7.3.6 Rabobank Salland

Samenvatting

  • a. De Rabobank is eigenaar van het perceel aan de Holterweg 57 en maakt bezwaar tegen de bestemming 'Groen'.
  • b. In de "nota van Uitgangspunten Bestemmingsplan Colmschate e.o.", d.d. 20 oktober 2010 wordt gesproken over "het gebied ten oosten van De Scheg/Oostriklaan" waarbinnen Holterweg 57 valt. Hieruit blijkt dat de gemeente voornemens is de Oostriklaan aan te passen middels een reconstructie en een nieuw te realiseren ondertunneling onder het spoor. Een deel van de Holterweg 57 is nodig om deze reconstructie en ondertunneling mogelijk te maken.
  • c. De Rabobank vindt dat er gekeken moet worden naar het hele gebied op dit moment en niet alleen naar de bestemming in het voorgaande bestemmingsplan. De nieuwe beoogde bestemming dient gerelateerd te worden aan de functies binnen de Scheg en de functies die verder in dit gebied aanwezig zijn, zijnde: sport, recreatie, winkels en woningbouw. Het aanpassen van de publiekrechtelijke bestemming is een uitgelezen kans om een aanzet te maken voor de realisatie van een prachtige overloop/overgang tussen de huidige sportaccommodaties en de bestaande bebouwing. Op deze wijze kan er veel meer worden bereikt dan louter "groen" en zal dit dan ook kunnen leiden tot een kwalitatieve aanvulling voor het gebied.

Beantwoording

  • a.

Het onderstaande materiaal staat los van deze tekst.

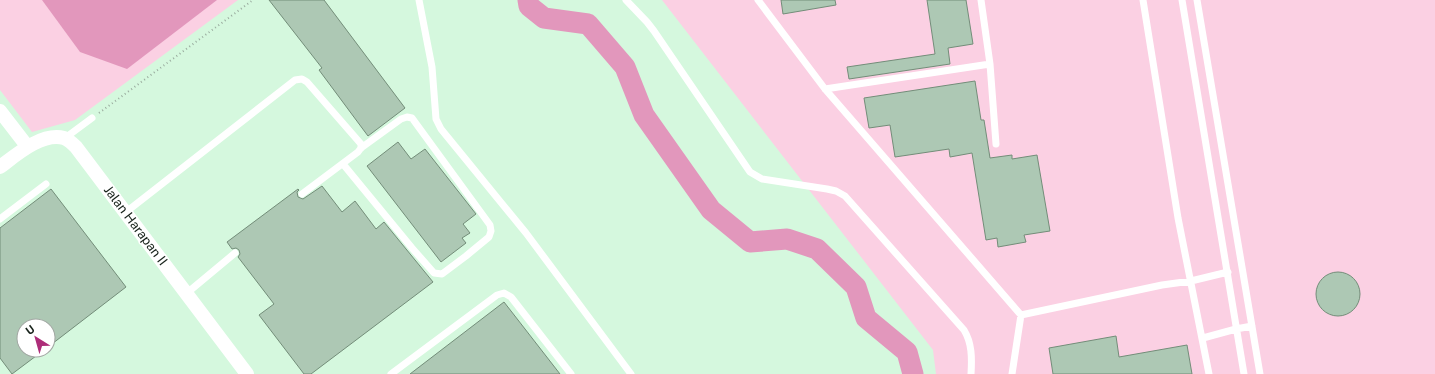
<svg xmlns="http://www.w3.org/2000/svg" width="1435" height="374" font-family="'Public Sans',sans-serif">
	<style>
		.built { fill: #d5f8de; fill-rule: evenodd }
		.green { fill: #fbd0e3 }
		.water { fill: #e297bc }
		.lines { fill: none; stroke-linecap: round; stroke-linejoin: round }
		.river { stroke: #e297bc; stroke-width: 21 }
		.building { fill: #adc8b4; stroke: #738d79 }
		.path { stroke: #9aac9f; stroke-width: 2; stroke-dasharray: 1 3; stroke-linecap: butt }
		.lane { stroke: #fff; stroke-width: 7 }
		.street { stroke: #fff; stroke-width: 14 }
		.labels { text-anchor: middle; stroke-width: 3; stroke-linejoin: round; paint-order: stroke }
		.street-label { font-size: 13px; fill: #17221a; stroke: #fff }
	</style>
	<rect width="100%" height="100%" fill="#e7feed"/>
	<path class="built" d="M0 0H1435V374H0ZM24 326H48V350H24Z"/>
	<path class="green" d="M0 0H238L75 120 32 132 0 90Z
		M662 0H1435V374H936L933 350Z"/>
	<path class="water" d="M42 0H217L127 69 80 52Z"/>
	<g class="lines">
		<path class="river" d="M528 0 529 6 544 18 588 24 625 67 644 115 711 210 750 242 787 239 817 249 856 287 866 318 907 352 913 374"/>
	</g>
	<path class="building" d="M269 0H324L405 108 368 136 319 70 322 68Z
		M781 0H835L836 5 783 14Z
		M927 0H966L973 44 948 48 950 64 849 79 847 67 935 54Z
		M975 81 981 120H984L990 158 1012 155V159L1037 155 1050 231 1024 235 1026 242 998 247 997 238 986 240 972 153 950 157 949 149 895 157 890 125 869 128 864 98Z
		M398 142 411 159 425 149 476 214 463 224 470 233 462 238 466 243 441 262 367 166Z
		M322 186 342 212 355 201 376 229 384 222 433 282 311 374H304L259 315 274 304 238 257 240 254 239 250 236 248 232 249 227 242 298 189 299 190 297 192 298 197 303 199Z
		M51 189 126 287 48 347V326H24V350H44L12 374 0 358V228Z
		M1316 294a22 22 0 1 1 44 0a22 22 0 1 1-44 0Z
		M504 302 560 374H410Z
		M1116 336 1119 357 1187 345 1192 374H1053L1049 348Z"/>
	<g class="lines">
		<path class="path" d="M99 113 253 0"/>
		<path class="lane" d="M419 0 432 67 436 119 441 129 526 233 631 374
			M626 0 647 22 654 31 750 172 762 179 827 189 836 191 845 196 964 330C972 343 972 358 971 374
			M758 0 825 89 1021 315 1162 285 1191 281 1228 272
			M1143 0 1178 218 1209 374
			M1182 0 1244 374
			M1197 0 1260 374
			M990 64 996 144
			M825 89 990 64 981 0
			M65 138 92 118
			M302 194 358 152 361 148 401 119 407 117 412 118 490 225 491 231 489 237 466 256 442 274 434 273 412 248 343 164
			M126 212 295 80 302 79 307 82 361 144V148
			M0 219 46 184
			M187 293 235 253
			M1203 338 1236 329 1252 326
			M391 374 497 295 504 293 511 297 571 374
			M1012 374 1021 315"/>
		<path class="street" d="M0 111 27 146
			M0 167C16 155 42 132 64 138 69 140 73 144 76 147L247 374"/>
	</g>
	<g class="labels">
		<g class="street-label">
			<text transform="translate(136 225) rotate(53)" y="5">Jalan Harapan II</text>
		</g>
	</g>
	<g transform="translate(36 338) rotate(323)"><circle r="19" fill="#ffffff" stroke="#a2a7a3"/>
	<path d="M0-3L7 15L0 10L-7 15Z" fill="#ad2d79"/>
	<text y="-6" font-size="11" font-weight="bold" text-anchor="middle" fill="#17221a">U</text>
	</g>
</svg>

In het voorgaande bestemmingsplan is de bestemming van het perceel 'Agrarische doeleinden'. Aangezien op dit terrein het niet meer reëel is dat er zich een agrarisch bedrijf vestigt, is bij het bestemmen aangesloten bij de meest feitelijke functie. In dit geval is dat de bestemming Groen.
  • b. Ten tijde van het opstellen van de Nota van Uitgangspunten was het idee inderdaad om de ondertunneling reeds mogelijk te maken in het te actualiseren bestemmingsplan. Het project is echter nog niet zover dat het kan worden meegenomen in deze actualisering. Er zal eerst een besluit genomen moeten worden over de definitieve locatie van de tunnel en de bijbehorende voorzieningen en overige ontsluiting. In het ontwerp dat er nu voor de ondertunneling ligt wordt inderdaad een deel van het terrein aan de Holterweg 57 gebruikt als ontsluiting voor het parkeerterrein van het station en De Scheg. Dit is in strijd met het voorgaande en het in voorbereiding zijnde bestemmingsplan. Ook op andere punten zal het project van de ondertunneling strijdig zijn met het planologische regime (zowel oud als nieuw). Op het moment dat definitief bekend is hoe het project uitgevoerd wordt, zal er een afzonderlijke planologische procedure voor doorlopen worden. Bij deze procedure zal dan ook (een deel van) het terrein aan de Holterweg meegenomen worden.
  • c. Bij het actualiseren van de verouderde bestemmingsplannen is niet het moment om dergelijke ontwikkelingen op te nemen. Zeker omdat er nog geen concreet plan ligt qua functie, bebouwingswensen en dergelijke, is het niet mogelijk om het perceel anders te bestemmen. De bestemming 'Groen' wil echter niet zeggen dat de gemeente niet bereid is om mee te werken aan een andere bestemming op deze locatie. Hier zal echter via een andere procedure onderzoek naar moeten worden gedaan.

Conclusie

De inspraakreactie geeft geen aanleiding tot het aanpassen van het bestemmingsplan.